Skidmore, Inc. my new favorite company June 14, 2008

Filed under: technology — drmolly @ 5:25 pm

Yesterday was a busy, busy day.   I had several scheduled home visits and a couple of same day add ons with some favorite patients.  It was nice to reconnect with the families that I haven’t seen in a while.  Near the end of the day I met with Tim Smith the president of Skidmore Inc, a creative marketing firm in Royal Oak http://www.skidmorestudio.com/we/index.html.  I have been searching for a web designer who can listen to what I am interested in doing and not try to pigeon hole me into a template whether it be a medical website or a lifestyle website.  I have met with a freelancer, a medium sized local firm, and a big national firm that specializes in medical sites and didn’t feel that any of them were the right fit.  I was about to choose the medical site builder just to have something that would be good up and running when Tim emailed me.  Tim and Colleen’s boys have been patients of mine for 15 years and typical of me I had no idea what either parent did for a living.  When Tim heard the news of my new venture, he read my blogs and had someone else in his firm read them too and suggested that we meet and talk about what we could do together.  Before Tim had any idea of the scope of the site I wanted (with interactive areas, community features, databases with rotating content, surveys, medical and health info, and on and on) he offered to do the work for free for me.  I knew that was a gift too big to accept given the huge vision I have for the site and told him that we could talk first and if it seemed a good pairing discuss the details of payment. 
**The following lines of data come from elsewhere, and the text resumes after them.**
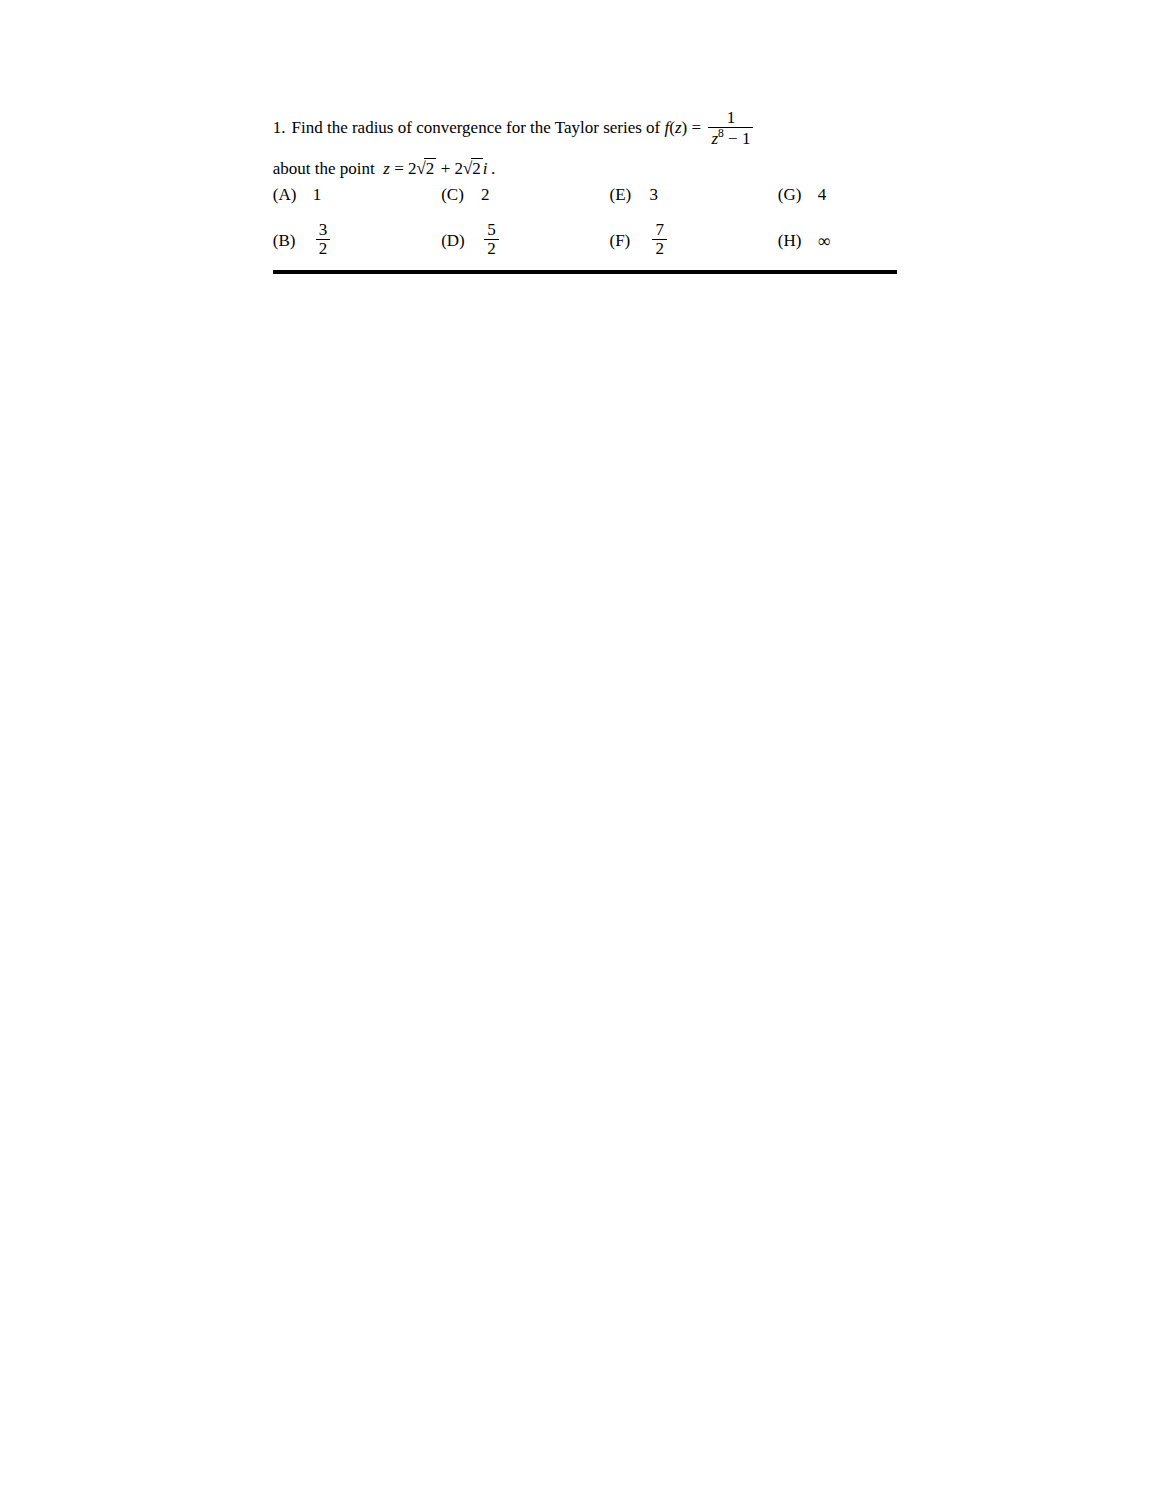1. Find the radius of convergence for the Taylor series of f(z) = 1 z8 − 1
about the point z = 2√2 + 2√2 i .
| (A) | 1 | (C) | 2 | (E) | 3 | (G) | 4 |
| (B) | 3 2 | (D) | 5 2 | (F) | 7 2 | (H) | ∞ |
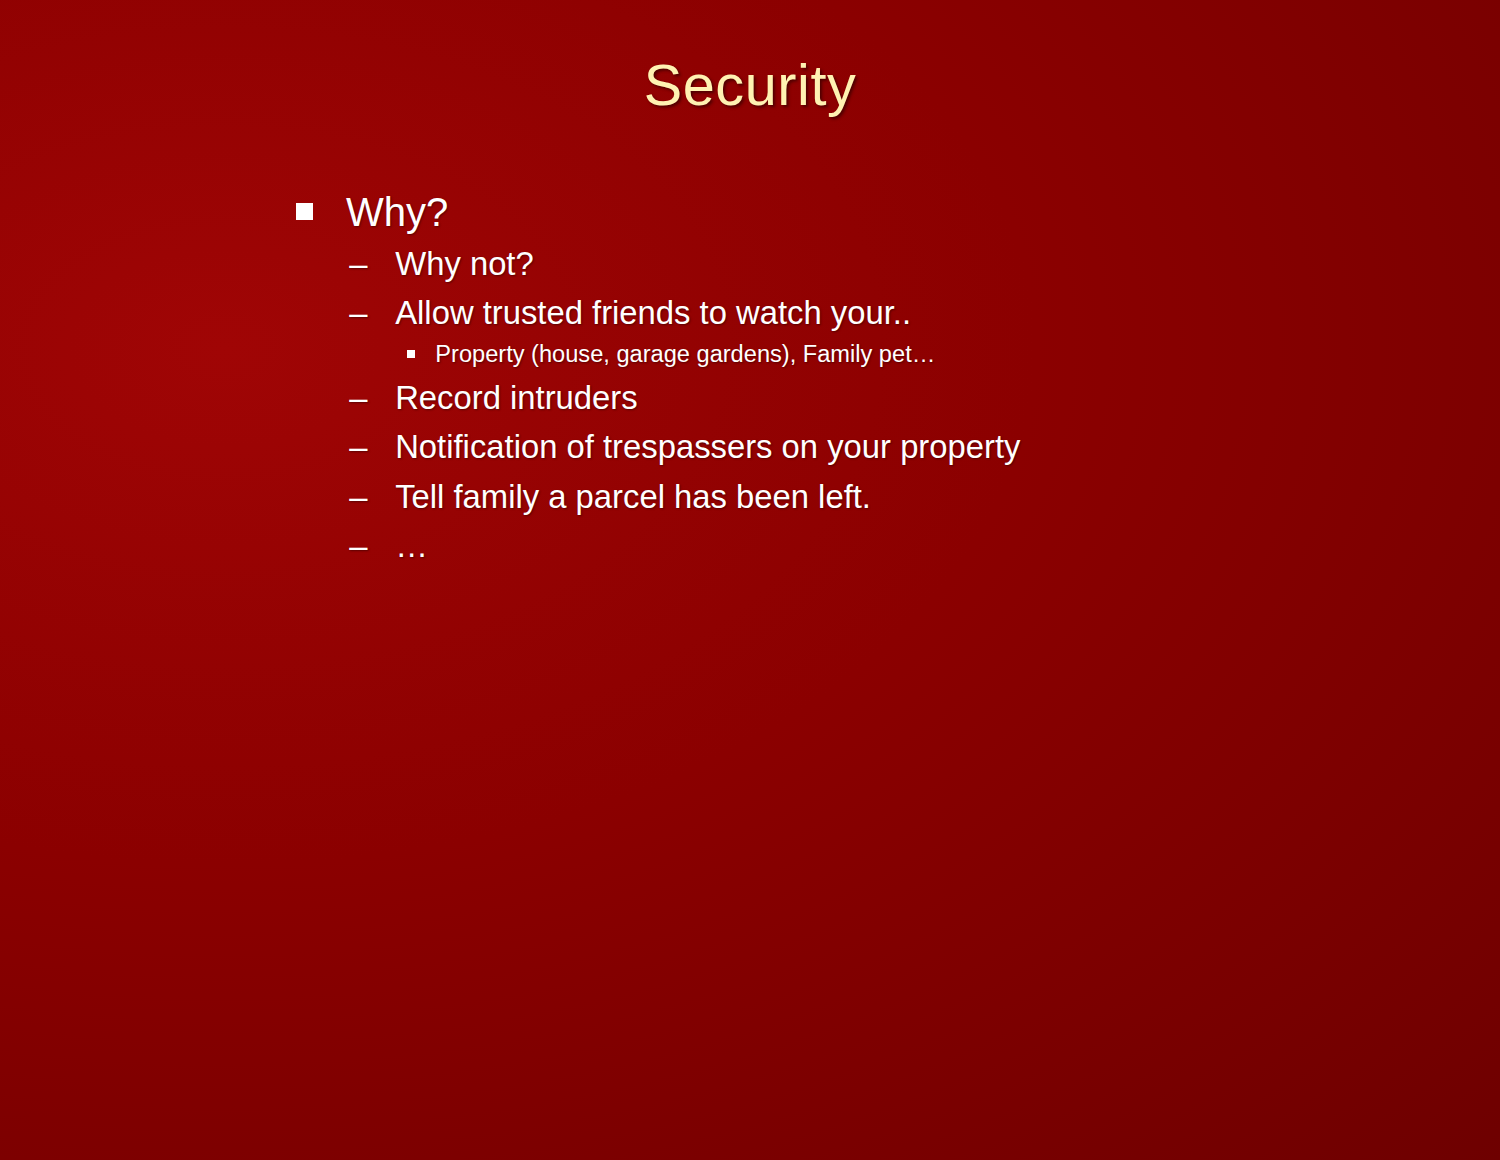Security
Why?
Why not?
Allow trusted friends to watch your..
Property (house, garage gardens), Family pet…
Record intruders
Notification of trespassers on your property
Tell family a parcel has been left.
…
What a joy it was to meet with him and Christopher at their offices.  Their office is great….just above Palazzolo in Royal Oak with exposed ceilings and open spaces divided into two sections–the creative side and the marketing side.  What makes this firm different though from all the others I have talked to is that they wanted to talk not about the site I wanted to build but about my vision for the practice, my patients, the focus on wellness and got to know ME.  I feel that this new venture is a strong personal statement in many ways and is different from other pediatric practices in ways that are both tangible and intangible.  I talked about the fact that I wanted the site to meet the needs of the families visiting it, that the whole concept of the care I want to provide in the office is patient centered, that I am doing home visits to help facilitate that and that I want an emphasis on whole person health–mental, physical, and emotional.  We discussed the process the site production will go through as well as the logo production and I could tell that the organic process of getting to know me, my clients, my business and my dreams will make the site just what I am looking for.  I am thrilled!  It seems that Tim and Christopher operate in a way similar to mine….they get to know the people they will be working with and in doing so will create a great product.  I believe strongly that getting to know my patients and their families in a variety of ways ends up enhancing care.  Anyone can look in ears and do a strep test or even diagnose and treat more serious illnesses but if you feel disconnected from that person, feel that person isn’t invested in your child I believe strongly that the outcome is different and less complete.  By knowing you and your children, I can listen better, hear subtleties and nuances, see the ‘different’ look of a child and perhaps these little things can add up to making a more precise diagnosis or managing a problem that is challenging more effectively.  Of course, just like getting to know my patients and helping them through a big issue, a project the size of my website can’t be done in two weeks so we are shooting for early August.  I will keep you posted as we make decisions.  Let me know though what you are looking for in my site in particular please!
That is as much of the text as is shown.